There is also a new national educational curriculum being designed, call the Curriculum for Excellence. Remarkably, it does not emphasize quantifiable measures of success as its goals, but rather prides itself on being learner-centric, with these four essential capacities as the goals of the curriculum: confident individuals, successful learners, responsible citizens, and effective contributors. Arts education supporters are only beginning to realize that these goals place them in a central position of schooling, more than they have ever been, with an emerging mandate for creativity across the curriculum. They are only just now beginning to come to grips with the possibilities this opens for them. Finally, the last day of our conference was the launch of their new National Youth Music Strategy which was presented with appropriate flair (the modest Scottish version of hoopla). Remarkably, it aspires to provide every Scottish student with: music-making experience, instructions that respects and supports their individual musical preferences (electric guitar is as respected as violin), access to high quality (physical and human) musical resources, instruction to develop their music-making to whatever level they aspire to go. It aspires to make both music-making and music-composing as essential learning components for every students.
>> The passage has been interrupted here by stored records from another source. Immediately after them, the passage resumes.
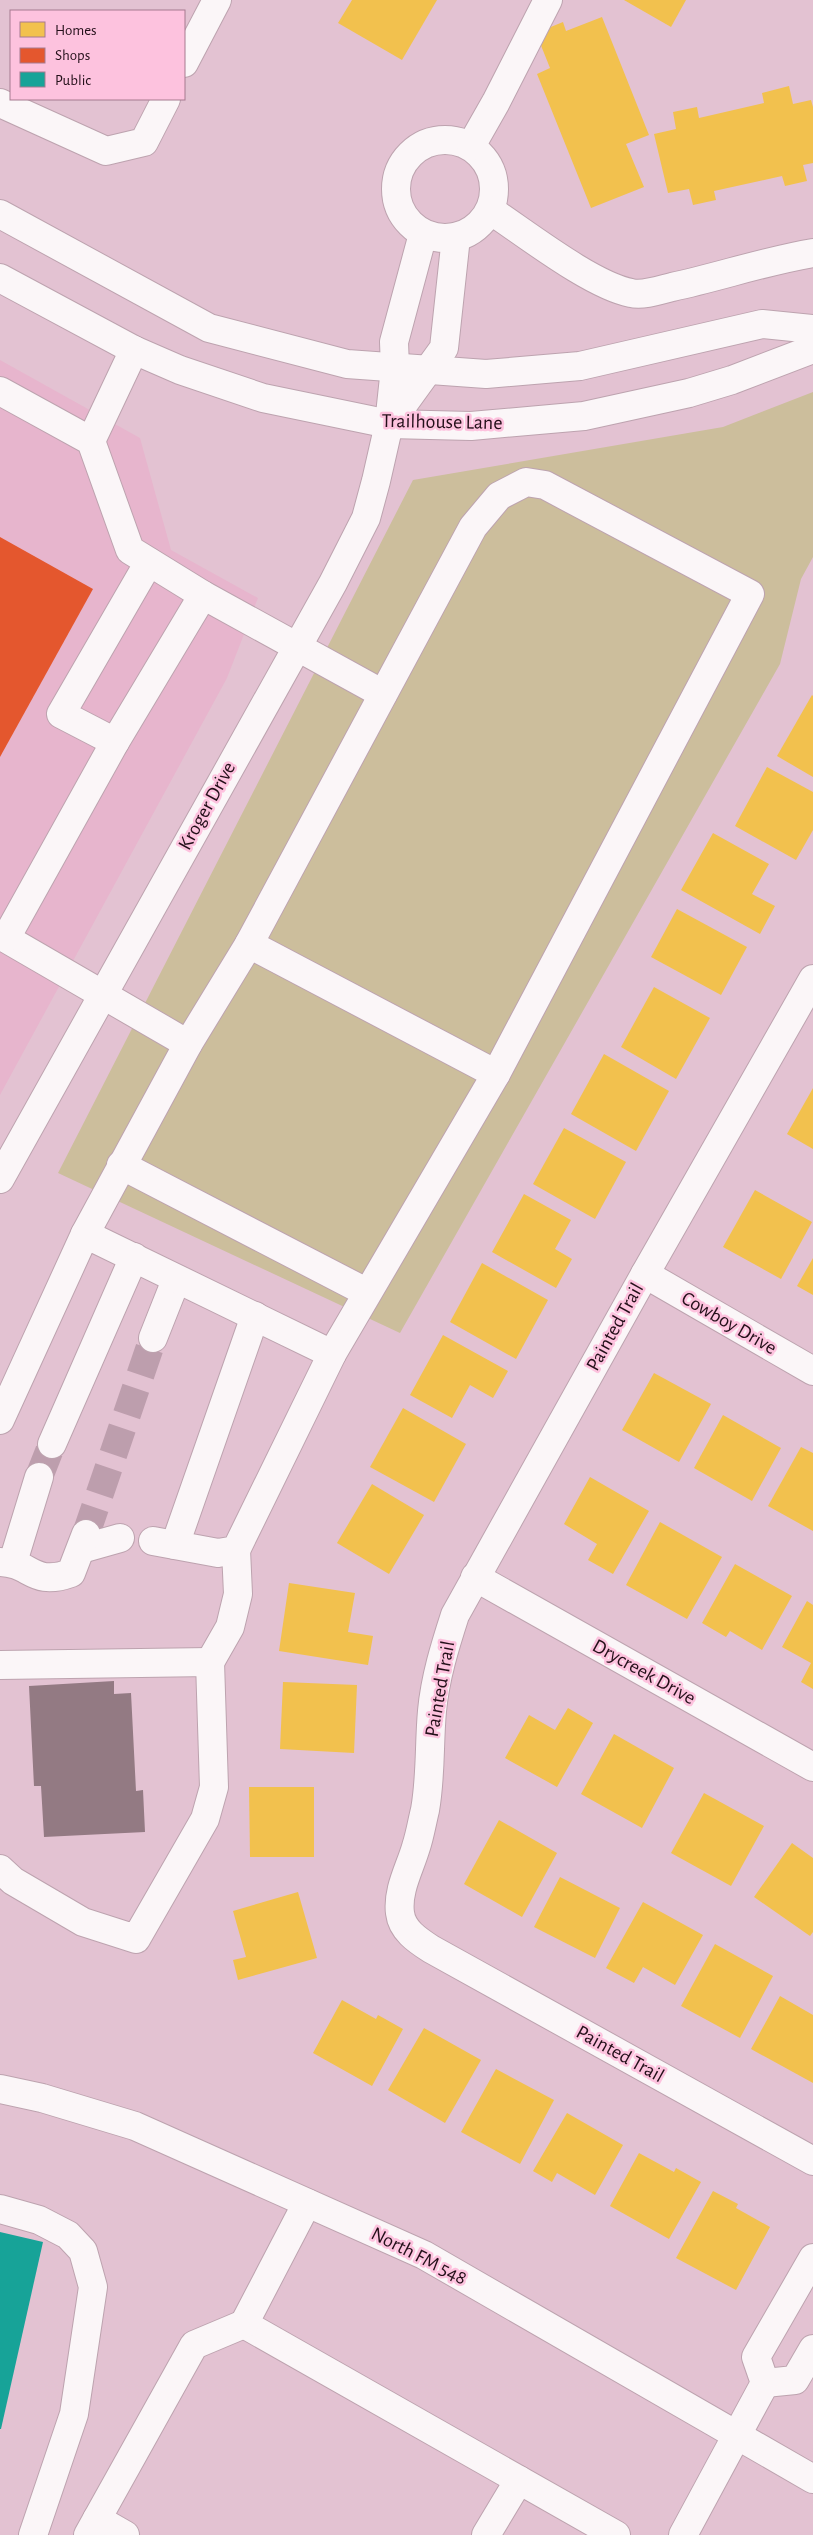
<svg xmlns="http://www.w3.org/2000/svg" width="813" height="2535" viewBox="0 0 813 2535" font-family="'Alegreya Sans',sans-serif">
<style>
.built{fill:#e7b5cd}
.green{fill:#ccbe9c}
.homes{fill:#f2c14e}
.shops{fill:#e4572e}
.public{fill:#17a398}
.building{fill:#937a83}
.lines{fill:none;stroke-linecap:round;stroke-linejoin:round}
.minor-tunnel{stroke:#bd9ead;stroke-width:28;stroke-dasharray:28 14;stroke-linecap:butt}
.minor-casing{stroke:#bda3af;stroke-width:30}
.major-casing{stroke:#bda3af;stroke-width:30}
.minor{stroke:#fbf6f8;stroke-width:28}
.major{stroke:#fbf6f8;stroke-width:28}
.labels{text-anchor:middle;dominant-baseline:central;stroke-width:5;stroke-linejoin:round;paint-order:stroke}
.street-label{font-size:20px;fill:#230f19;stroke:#fdc2de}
</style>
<rect width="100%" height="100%" fill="#e3c2d2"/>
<path class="built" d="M0,360L140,438L171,550L258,598L227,678L0,1095Z"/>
<path class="green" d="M813,392V557L801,579L780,664L400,1333L58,1173L413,480L723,427Z"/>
<g class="homes">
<path d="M352,0H437L402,60L338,23Z"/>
<path d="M624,0H686L671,27Z"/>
<path d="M602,17L649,135L626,144L644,187L591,208L537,74L550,68L536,33L563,22L566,31Z"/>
<path d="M789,86L793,104L811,100L813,107V163L803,165L807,181L785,186L782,176L714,191L716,200L693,205L689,189L668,193L654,134L676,129L673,112L697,107L699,118L764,103L762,93Z"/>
<path d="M812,695L813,696V777L777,756Z"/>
<path d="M767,767L813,792V830L796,860L735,826Z"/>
<path d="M713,833L769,864L752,894L775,906L760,934L681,890Z"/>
<path d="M677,909L747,947L721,995L651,957Z"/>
<path d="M654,987L710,1018L676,1079L621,1047Z"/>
<path d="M604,1054L669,1091L636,1151L571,1114Z"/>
<path d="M813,1088V1149L787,1134Z"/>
<path d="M564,1128L626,1162L595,1219L533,1184Z"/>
<path d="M755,1190L812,1222L781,1279L723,1247Z"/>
<path d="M524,1194L571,1220L555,1249L572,1259L556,1288L492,1252Z"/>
<path d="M813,1258V1295L797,1286Z"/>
<path d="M482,1263L548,1300L516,1359L450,1322Z"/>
<path d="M443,1335L508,1371L493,1398L470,1385L452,1418L410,1395Z"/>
<path d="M654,1373L711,1404L679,1462L622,1430Z"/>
<path d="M403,1408L466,1444L434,1502L370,1467Z"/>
<path d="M723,1415L781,1448L752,1501L694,1468Z"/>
<path d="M801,1447L813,1453V1531L768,1506Z"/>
<path d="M590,1477L649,1511L613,1574L588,1560L597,1544L564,1524Z"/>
<path d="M372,1484L424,1515L389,1574L337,1543Z"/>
<path d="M660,1522L722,1557L687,1619L626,1585Z"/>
<path d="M735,1564L792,1596L762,1650L730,1631L726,1637L702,1623Z"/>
<path d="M289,1583L355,1593L348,1632L373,1636L368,1665L279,1651Z"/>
<path d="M807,1601L813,1605V1689L801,1682L811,1663L782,1647Z"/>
<path d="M283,1682L357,1685L354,1753L280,1749Z"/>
<path d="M568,1708L593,1723L557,1787L505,1758L529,1715L555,1730Z"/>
<path d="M614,1734L674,1768L642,1828L581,1794Z"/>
<path d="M249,1787H314V1857H250Z"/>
<path d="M704,1793L764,1826L731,1886L671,1853Z"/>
<path d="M499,1820L557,1853L522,1917L464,1884Z"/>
<path d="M792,1843L813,1858V1932L810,1936L754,1897Z"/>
<path d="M560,1877L620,1908L595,1958L534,1927Z"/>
<path d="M298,1892L317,1958L238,1980L233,1960L246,1957L233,1911Z"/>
<path d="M643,1902L703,1935L675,1985L643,1967L634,1983L606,1968Z"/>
<path d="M715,1944L773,1976L740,2038L681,2006Z"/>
<path d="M780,1996L813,2015V2083L751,2049Z"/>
<path d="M342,2000L376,2019L378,2015L403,2029L372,2086L313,2053Z"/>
<path d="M424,2028L481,2060L445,2123L388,2090Z"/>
<path d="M496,2069L554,2100L520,2164L461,2132Z"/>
<path d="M567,2113L623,2145L595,2195L557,2173L552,2182L533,2171Z"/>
<path d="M639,2153L674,2172L676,2168L701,2182L669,2239L610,2206Z"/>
<path d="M713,2191L738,2204L736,2208L770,2227L736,2290L676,2258Z"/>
</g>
<path class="shops" d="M0,537L93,589L0,757Z"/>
<path class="public" d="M0,2232L43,2242L1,2429H0Z"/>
<path class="building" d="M114,1681V1694L131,1693L136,1791L143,1790L145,1832L44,1837L41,1786H34L29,1686Z"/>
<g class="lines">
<g class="minor-tunnel">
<path d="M39,1477L52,1444"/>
<path d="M86,1534L153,1338"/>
</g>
<defs>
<g id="minor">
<path d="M184,63L217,0"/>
<path d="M0,103L106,151L144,142L166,99"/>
<circle cx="445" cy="189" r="49"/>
<path d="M471,146L496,102L548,0"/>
<path d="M490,210C525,233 591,285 631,293C643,296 660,290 672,287C719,277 765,261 813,253"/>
<path d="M0,214L209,328L347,364L486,374L580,366L762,324L813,329"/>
<path d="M0,278L134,350L180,370L263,398L389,424L471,426L584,416L689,393L732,380L813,349"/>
<path d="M0,391L91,441L130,550L203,595L383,694"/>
<path d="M389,424L444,348L456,237"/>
<path d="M91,441L134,350"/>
<path d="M115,742L61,714L149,562"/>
<path d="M0,935L188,1044L249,944L496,1074L332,1354"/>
<path d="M6,938L115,742L203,595"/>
<path d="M249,944L473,527L499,496L526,482L545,485L750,594L496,1074"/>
<path d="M813,979L645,1274L455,1615C445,1646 435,1678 432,1711C429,1744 431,1777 425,1810C422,1822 420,1835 416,1847C410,1868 397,1890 400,1913C402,1930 417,1940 431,1949L813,2161"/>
<path d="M121,1165L366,1292"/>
<path d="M0,1179L333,583L366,518L376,481L389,424L395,368L394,342L423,234"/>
<path d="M85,1234L188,1044"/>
<path d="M645,1274L813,1371"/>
<path d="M153,1338L176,1280"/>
<path d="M0,1420L85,1234L332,1354L236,1550L218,1553L153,1541"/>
<path d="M52,1444L134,1257"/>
<path d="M175,1545L255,1316"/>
<path d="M81,1549L120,1538"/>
<path d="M0,1562C32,1563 32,1587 71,1573L86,1534"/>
<path d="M13,1562L39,1477"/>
<path d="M475,1577L813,1767"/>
<path d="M210,1662L230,1627L238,1594L236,1550"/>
<path d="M0,1665L210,1662L214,1787L205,1819L136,1939L83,1922L13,1881L0,1869"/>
<path d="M307,2203L244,2324L616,2535"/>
<path d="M0,2209L39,2220L68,2235L83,2251L93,2287L74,2414L33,2535"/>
<path d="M765,2383L795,2380L813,2349"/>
<path d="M97,2519L125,2535"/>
<path d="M88,2535L194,2345L244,2324"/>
<path d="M486,2535L519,2480"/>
<path d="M683,2535L765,2383L756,2357L813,2258"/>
</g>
<path id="major" d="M0,2089L42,2098L135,2126L424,2255L813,2479"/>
</defs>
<use href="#minor" class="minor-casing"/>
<use href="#major" class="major-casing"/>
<use href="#minor" class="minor"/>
<use href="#major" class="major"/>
</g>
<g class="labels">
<g class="street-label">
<text transform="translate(442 422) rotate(1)">Trailhouse Lane</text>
<text transform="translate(207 806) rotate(-61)">Kroger Drive</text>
<text transform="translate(729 1323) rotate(30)">Cowboy Drive</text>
<text transform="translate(615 1327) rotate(-61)">Painted Trail</text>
<text transform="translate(644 1672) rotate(29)">Drycreek Drive</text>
<text transform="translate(440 1689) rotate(-80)">Painted Trail</text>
<text transform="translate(620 2054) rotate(29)">Painted Trail</text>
<text transform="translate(419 2256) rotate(27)">North FM 548</text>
</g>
</g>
<rect x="10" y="10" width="175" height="90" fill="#fdc2de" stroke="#a67a8f"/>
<rect x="20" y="22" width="25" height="15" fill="#f2c14e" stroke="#a67a8f"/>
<text x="55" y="35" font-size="15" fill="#230f19">Homes</text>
<rect x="20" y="48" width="25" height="15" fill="#e4572e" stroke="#a67a8f"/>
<text x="55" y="60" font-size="15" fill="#230f19">Shops</text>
<rect x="20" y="72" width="25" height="15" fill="#17a398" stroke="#a67a8f"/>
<text x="55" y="85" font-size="15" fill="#230f19">Public</text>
</svg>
The ceremony included performances by young people, including a brass band, a jazz band, a bagpipe ensemble, an all-white gospel choir, and one more group. This final group was introduced by the Culture Minister herself at the culminating moment. She is a rather prim, soft spoken older lady, and after her speech she cheerfully called forth the final musical offering, which was a punk rock band of four boys, who went full out with screaming and shouting, gyrating, well-grunged in outfit. The Minister tapped her toes happily through the loud raucous six minutes, and everyone was quite thrilled with them. All musics are equal. All music making is honored. All musicians and music teachers wish to contribute to the national goal.
The modest Scots were at pains to point out the ways in which they are less than ideal, the ways in which they have much to accomplish. Their partnering between orchestras and schools is not strong. Their education training for musicians is no stronger than in the U.S. Their pre-service training in the arts for emerging school teachers does not include much use of the arts, and their understanding of arts-integration is not advanced. Nonetheless, they are doing world-leadership quality work in many areas, and are committed to significant new achievement in the years immediately at hand.